In order to complain about a trial court's failure to make a finding of fact or a conclusion of law, an appellant must have requested additional or amended findings and conclusions within ten days after the court filed its findings and conclusions. Tex.R.Civ.P. 298. The failure to request additional or amended findings constitutes waiver of the trial court's failure to make specific findings. See Robles v. Robles, 965 S.W.2d 605, 611 (Tex.App.-Houston [1st Dist.] 1998, pet. denied); McDuffie v. Blassingame, 883 S.W.2d 329, 337 (Tex.App.-Amarillo 1994, writ denied).
Whacep argues by implication that it was impossible to timely request additional findings on its counterclaims because of the district court's tardiness in filing its findings and conclusions. It argues in its brief that the district court's tardy findings prevented it from requesting additional findings because the "trial court lost plenary power by the filing of the notice of appeal."
We hold that the district court's plenary power was still in effect when the district court filed its findings and conclusions on May 8 and 13, so that Whacep could have requested additional findings. Contrary to Whacep's argument, perfecting appeal by filing a notice of appeal does not terminate a trial court's plenary power. See Tex.R.Civ.P. 329b(d), (e). Whacep appears to assume that because it filed no motion or request after the corrected judgment was signed, the district court's plenary power ended thirty days latter. However, the legal effect of Whacep's previously filed request for findings and conclusions in connection with the original judgment, as well as a motion to vacate or correct the original judgment and a motion for new trial, was still applicable to the corrected judgment. See Tex.R.Civ.P. 329b. These previous filings operated to extend the trial court's plenary power by ninety days after the corrected judgment was signed. See Tex.R.App.P. 26.1(a).
If prematurely filed, a motion for new trial or a request for findings of fact and conclusions of law extends the time for perfection of an appeal from a subsequently corrected judgment. See Tex.R.Civ.P. 306c; Tex.R.App.P. 27.1(a), 27.2, 27.3; Fredonia State Bank v. Gen. Am. Life Ins. Co., 881 S.W.2d 279, 282 (Tex. 1993); Maddox v. Cosper, 25 S.W.3d 767, 770-71 n. 3 (Tex.App.-Waco 2000, no pet.) (holding motion to modify filed before corrected judgment extended time for perfection as long as substance of motion could be properly raised in connection with corrected judgment). Whacep's December 3, 2001 request for findings and conclusions operated to extend both the appellate deadlines and the trial court's plenary power for the subsequently signed corrected judgment. The filing of the notice of appeal did not cut off that plenary power.

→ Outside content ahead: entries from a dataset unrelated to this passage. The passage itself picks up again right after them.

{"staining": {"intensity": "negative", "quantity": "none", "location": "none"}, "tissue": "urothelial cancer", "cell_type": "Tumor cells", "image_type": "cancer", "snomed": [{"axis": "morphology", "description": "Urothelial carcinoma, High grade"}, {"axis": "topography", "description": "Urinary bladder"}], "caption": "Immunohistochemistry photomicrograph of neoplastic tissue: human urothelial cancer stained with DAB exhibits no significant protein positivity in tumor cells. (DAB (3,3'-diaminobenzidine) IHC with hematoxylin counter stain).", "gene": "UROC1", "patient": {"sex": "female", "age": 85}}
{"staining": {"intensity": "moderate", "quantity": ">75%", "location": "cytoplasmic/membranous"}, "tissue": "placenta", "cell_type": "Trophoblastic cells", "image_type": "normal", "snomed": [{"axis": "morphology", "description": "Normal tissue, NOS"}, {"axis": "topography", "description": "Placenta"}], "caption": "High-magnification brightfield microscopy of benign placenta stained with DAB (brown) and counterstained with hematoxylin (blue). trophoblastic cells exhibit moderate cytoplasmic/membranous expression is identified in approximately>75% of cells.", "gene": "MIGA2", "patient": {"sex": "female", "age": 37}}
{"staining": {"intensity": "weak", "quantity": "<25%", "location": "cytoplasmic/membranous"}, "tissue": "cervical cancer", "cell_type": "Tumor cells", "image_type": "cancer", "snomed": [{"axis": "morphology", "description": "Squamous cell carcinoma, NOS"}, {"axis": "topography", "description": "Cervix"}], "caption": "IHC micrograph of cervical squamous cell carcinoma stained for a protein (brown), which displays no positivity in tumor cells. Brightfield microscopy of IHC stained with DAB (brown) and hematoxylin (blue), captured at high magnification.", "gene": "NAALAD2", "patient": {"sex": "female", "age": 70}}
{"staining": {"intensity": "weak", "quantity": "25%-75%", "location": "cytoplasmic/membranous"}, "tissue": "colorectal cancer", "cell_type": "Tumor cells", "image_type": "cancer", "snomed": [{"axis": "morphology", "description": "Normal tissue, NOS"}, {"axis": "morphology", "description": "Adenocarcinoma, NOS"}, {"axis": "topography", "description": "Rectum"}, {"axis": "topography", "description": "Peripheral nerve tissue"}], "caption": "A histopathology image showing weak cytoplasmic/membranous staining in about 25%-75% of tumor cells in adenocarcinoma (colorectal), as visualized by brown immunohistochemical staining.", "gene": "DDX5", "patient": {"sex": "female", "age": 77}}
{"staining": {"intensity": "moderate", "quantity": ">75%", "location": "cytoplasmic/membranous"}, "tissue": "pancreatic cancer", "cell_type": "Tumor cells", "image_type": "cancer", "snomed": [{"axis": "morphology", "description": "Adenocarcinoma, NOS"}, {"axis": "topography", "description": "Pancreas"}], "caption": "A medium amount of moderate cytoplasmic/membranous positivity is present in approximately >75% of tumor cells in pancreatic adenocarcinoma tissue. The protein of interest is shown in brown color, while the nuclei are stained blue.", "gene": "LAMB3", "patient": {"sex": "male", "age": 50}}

Whacep cannot escape the requirement of having to request additional or amended findings of fact and conclusions of law. The district court still retained plenary power when he filed the first set of findings on May 8 and the second set on May 13, sixty-eight and seventy-three days after the corrected judgment, respectively. Whacep's argument that it is excused from complying with this procedural requirement because of the district court's loss of plenary power is without merit. Furthermore, a trial court is not prevented from filing additional or amended findings when its plenary power lapses. Jefferson County Drainage Dist. No. 6 v. Lower Neches Valley Auth., 876 S.W.2d 940, 959 (Tex.App.-Beaumont 1994, writ denied) ("We conclude that the expiration of the trial bench's `plenary power' over its judgment does not affect or diminish the trial court's ability to make and file amended findings of fact and conclusions of law."); see also Robles, 965 S.W.2d at 610. Whacep's third issue on appeal is overruled.
CONCLUSION
Having overruled Whacep's issues, we affirm the district-court judgment.